The applicant is now aged 55. His cousin, family and friends remain willing to support him in the community. Favourable references were provided by a director of the company that employed him as an exhibition builder, the former President of and two volunteers at the Pioneers Association, a person associated with a college and the applicant’s sister.
The applicant submits that it would be appropriate to fix a non-parole period that would expire imminently. The Director accepts that this would be an appropriate approach.
Fixing non-parole period
I take into account the mandatory considerations of the balance of the applicant’s original sentence (balance of his life), the sentence for the recent offending (10 months and one week) and the period of imprisonment already served by the applicant (in excess of 20 years as at 24 February 2020). I also take into account the other considerations referred to at [18] and [19].
I fix a non-parole period that takes into account both the sentence of life imprisonment and the sentence imposed by the Magistrate in August 2020 on the basis that the non-parole period will be treated as having commenced on 24 February 2020.

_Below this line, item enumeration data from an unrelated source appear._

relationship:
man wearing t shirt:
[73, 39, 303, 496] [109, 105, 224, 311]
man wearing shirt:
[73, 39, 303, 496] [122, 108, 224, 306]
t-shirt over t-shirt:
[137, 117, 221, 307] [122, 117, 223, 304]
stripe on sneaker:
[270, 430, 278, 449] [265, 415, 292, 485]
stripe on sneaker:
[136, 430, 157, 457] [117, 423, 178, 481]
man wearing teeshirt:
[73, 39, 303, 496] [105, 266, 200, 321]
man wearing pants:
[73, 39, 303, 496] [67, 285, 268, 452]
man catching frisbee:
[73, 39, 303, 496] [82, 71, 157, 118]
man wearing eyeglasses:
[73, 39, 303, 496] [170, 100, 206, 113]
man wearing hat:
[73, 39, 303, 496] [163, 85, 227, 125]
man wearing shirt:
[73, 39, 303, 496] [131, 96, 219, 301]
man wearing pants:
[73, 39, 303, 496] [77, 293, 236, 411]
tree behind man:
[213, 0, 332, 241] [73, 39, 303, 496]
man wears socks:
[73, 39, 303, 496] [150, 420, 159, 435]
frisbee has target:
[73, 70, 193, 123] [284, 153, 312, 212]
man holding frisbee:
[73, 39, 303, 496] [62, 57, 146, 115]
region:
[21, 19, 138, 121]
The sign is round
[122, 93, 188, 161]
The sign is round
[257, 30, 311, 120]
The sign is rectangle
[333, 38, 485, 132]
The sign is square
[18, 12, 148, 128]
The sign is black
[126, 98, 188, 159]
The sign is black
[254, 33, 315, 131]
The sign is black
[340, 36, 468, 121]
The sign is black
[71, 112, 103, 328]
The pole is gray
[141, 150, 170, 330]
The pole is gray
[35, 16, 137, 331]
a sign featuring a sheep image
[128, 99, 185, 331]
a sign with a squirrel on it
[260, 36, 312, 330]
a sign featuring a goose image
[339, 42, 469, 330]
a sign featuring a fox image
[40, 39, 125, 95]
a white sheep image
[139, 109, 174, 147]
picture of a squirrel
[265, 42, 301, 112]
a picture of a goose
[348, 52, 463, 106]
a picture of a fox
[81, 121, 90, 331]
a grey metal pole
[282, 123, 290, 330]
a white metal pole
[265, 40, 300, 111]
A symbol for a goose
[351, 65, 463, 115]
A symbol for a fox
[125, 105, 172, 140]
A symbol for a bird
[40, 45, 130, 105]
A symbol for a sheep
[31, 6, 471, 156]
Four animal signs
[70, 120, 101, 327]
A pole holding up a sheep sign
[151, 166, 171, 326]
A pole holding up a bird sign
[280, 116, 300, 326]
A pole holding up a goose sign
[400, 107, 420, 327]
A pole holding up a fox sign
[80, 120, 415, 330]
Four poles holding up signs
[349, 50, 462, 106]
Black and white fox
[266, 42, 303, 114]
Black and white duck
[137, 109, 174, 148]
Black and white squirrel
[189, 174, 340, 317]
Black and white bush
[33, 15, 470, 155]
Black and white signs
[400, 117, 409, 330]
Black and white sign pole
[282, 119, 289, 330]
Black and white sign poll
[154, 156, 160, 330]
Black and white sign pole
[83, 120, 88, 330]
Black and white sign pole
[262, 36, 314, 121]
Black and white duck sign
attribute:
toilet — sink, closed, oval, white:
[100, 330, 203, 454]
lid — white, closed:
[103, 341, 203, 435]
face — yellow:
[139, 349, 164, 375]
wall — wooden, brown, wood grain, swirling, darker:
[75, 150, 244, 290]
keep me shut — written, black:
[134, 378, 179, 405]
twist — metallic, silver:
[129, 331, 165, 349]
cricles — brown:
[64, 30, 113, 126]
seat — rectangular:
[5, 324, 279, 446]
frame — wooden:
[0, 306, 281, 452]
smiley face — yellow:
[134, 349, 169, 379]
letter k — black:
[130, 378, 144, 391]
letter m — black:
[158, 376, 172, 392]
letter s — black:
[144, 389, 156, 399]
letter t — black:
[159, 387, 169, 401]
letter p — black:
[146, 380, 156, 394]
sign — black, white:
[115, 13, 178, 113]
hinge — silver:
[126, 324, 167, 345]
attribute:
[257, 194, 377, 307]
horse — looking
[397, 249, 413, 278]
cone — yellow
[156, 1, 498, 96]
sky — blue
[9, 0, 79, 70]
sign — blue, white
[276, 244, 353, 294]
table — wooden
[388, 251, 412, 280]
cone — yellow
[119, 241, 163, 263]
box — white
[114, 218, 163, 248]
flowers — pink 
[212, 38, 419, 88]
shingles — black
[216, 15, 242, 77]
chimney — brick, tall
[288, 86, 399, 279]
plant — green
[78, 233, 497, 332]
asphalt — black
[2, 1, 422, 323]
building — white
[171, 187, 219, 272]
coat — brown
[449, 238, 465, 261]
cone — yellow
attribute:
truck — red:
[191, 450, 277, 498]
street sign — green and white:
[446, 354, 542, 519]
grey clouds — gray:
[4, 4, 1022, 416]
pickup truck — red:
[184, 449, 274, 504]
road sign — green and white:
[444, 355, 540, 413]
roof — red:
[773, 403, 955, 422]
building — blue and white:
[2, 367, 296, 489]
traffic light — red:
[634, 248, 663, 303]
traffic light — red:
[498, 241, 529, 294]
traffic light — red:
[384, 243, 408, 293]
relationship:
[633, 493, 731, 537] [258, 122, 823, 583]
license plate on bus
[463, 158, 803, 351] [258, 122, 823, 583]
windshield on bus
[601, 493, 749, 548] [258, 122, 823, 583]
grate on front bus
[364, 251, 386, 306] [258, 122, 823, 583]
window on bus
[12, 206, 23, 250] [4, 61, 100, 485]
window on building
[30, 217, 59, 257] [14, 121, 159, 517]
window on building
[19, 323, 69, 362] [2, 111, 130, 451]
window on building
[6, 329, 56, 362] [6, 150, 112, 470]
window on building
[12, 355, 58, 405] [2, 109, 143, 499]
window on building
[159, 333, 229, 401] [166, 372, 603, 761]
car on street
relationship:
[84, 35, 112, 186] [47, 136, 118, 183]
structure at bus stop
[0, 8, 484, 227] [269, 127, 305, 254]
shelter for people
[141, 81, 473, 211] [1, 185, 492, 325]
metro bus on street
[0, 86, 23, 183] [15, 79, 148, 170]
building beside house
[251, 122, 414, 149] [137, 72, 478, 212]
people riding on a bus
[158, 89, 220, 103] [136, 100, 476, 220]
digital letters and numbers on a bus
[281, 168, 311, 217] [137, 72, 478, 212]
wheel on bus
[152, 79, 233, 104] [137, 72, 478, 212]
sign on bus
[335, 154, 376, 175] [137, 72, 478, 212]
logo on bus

I take into account personal and general deterrence, that is the need to fix a non-parole period that will deter the applicant and others from breaching parole. I take into account the seriousness and circumstances of the murder the subject of the original non-parole period. Although significant offending, I take into account the fact that the February 2020 offending did not involve any violence and was of a different order of magnitude to the offending the subject of the original non-parole period. I take into account the applicant’s conduct while in prison, including the many programs he undertook and educational qualifications he obtained. I take into account the applicant’s strong work ethic as displayed by his employment obtained after his release on parole, his prospects of obtaining future employment, his volunteer work and the favourable references he obtained. I take into account the applicant’s support in the community, his general suitability for parole and his prospects of rehabilitation. I note that his prospects of rehabilitation will be taken into account specifically by the Parole Board before making any decision on release on parole.
In all the circumstances, I fix a non-parole period of 18 months, backdated to commence on 24 February 2020.